Copying from pdf

Lazzo

Registered
Greetings troops:

It's not overly important and I've finished the rotten job now, but just thought I'd ask - Has anyone else lost the letters 'fi' from the beginning of words when copying and pasting direct from a pdf? Always at the beginning of a paragraph, which I 'spose is fortunate in itself.

Or perhaps it IS important. If that'd slipped past me to the client, well...

Anybody know why?

(There was no point in saving it as an rtf as it's full of mathematical symbols that had to be typed in manually.)
 
Did you get bit by a ligature? Where the fi is actually replaced by a new letter which is both of them kind of run together, the dot of the i is missing or merged with the top of the f. Other possible problems would be ff and ffi as the fs are joined as well.

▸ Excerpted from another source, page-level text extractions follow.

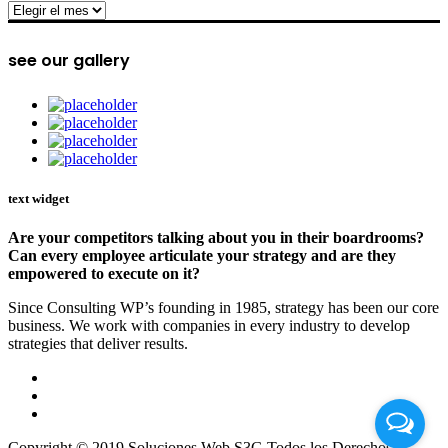
archive
see our gallery
text widget
Are your competitors talking about you in their boardrooms?
Can every employee articulate your strategy and are they
empowered to execute on it?
Since Consulting WP’s founding in 1985, strategy has been our core
business. We work with companies in every industry to develop
strategies that deliver results.
Copyright © 2019 Soluciones Web S3G Todos los Derechos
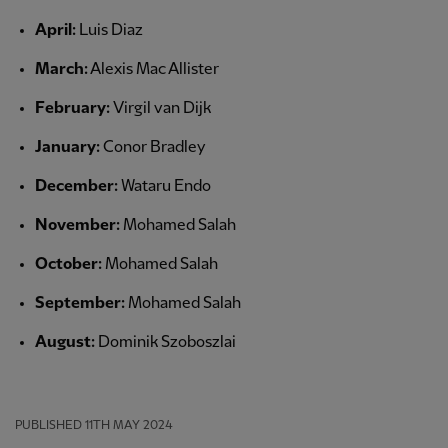
April:
Luis Diaz
March:
Alexis Mac Allister
February:
Virgil van Dijk
January:
Conor Bradley
December:
Wataru Endo
November:
Mohamed Salah
October:
Mohamed Salah
September:
Mohamed Salah
August:
Dominik Szoboszlai
PUBLISHED
11TH MAY 2024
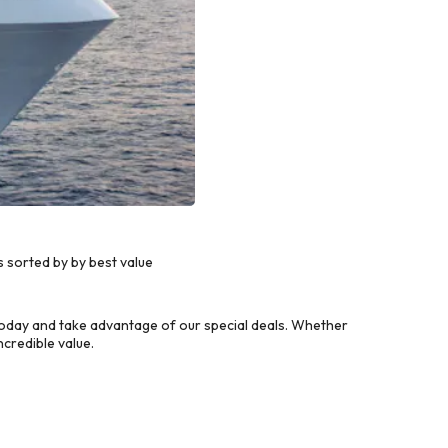
 sorted by by best value
today and take advantage of our special deals. Whether
credible value.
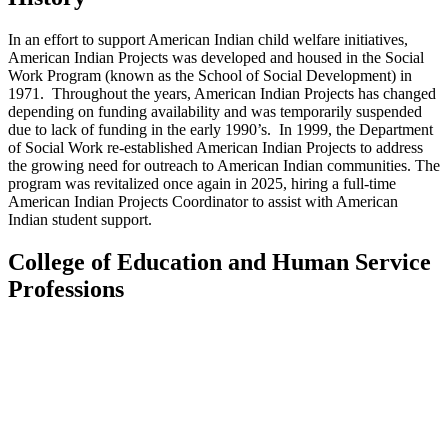
In an effort to support American Indian child welfare initiatives,
American Indian Projects was developed and housed in the Social
Work Program (known as the School of Social Development) in
1971. Throughout the years, American Indian Projects has changed
depending on funding availability and was temporarily suspended
due to lack of funding in the early 1990’s. In 1999, the Department
of Social Work re-established American Indian Projects to address
the growing need for outreach to American Indian communities.
The
program was revitalized once again in 2025, hiring a full-time
American Indian Projects Coordinator to assist with American
Indian student support.
College of Education and Human Service
Professions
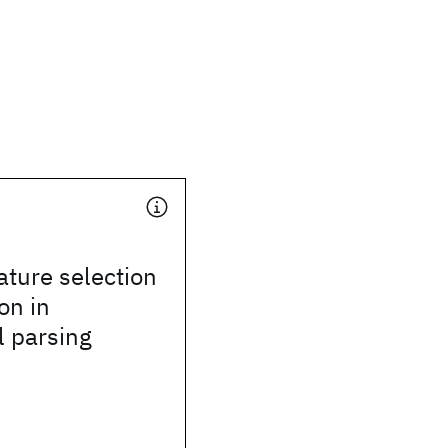
ture selection
on in
l parsing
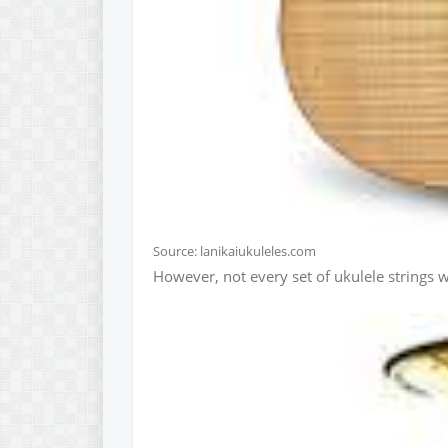
Source: lanikaiukuleles.com
However, not every set of ukulele strings wi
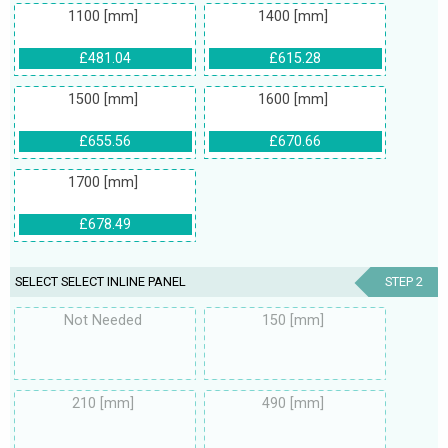
1100 [mm]
1400 [mm]
£481.04
£615.28
1500 [mm]
1600 [mm]
£655.56
£670.66
1700 [mm]
£678.49
SELECT SELECT INLINE PANEL
STEP 2
Not Needed
150 [mm]
210 [mm]
490 [mm]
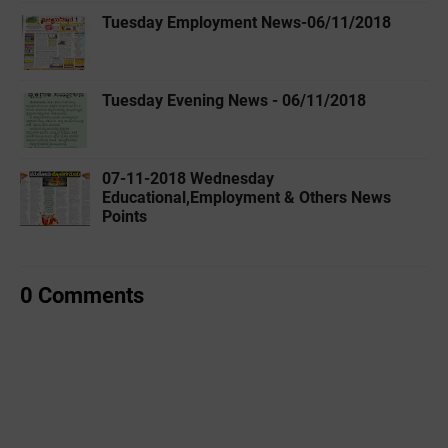
Tuesday Employment News-06/11/2018
Tuesday Evening News - 06/11/2018
07-11-2018 Wednesday
Educational,Employment & Others News
Points
0 Comments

I am not sure what the source of your PDF was but there are are all sorts of potential problems depending on how these things are implemented in the specific PDF document you are using.

As an aside kerning can also cause problems when it is generated by a high quality typesetter for text searches, cut and paste, and the like. Once you go beyond the simple word at a time formatting of Word and look at the output of something like TeX where each letter is individually typeset the hacks for pulling text out of PDF files really falls apart.

-Eric
 
No, there weren't any ligatures. It happened with ff, though. Some words like 'difficult' and such were missing the ff, but not all of them!

The source of the pdf is unknown, looks like it was set in Baskerville or similar, on a PC no doubt.

Kerning - thanks, that hadn't occurred to me, good thinking! That brings up a few similar past problems. Even a font's built-in character kerning could naff it up.

I wish clients would just send .txt files instead of trying to be clever, they'd save a lot of money!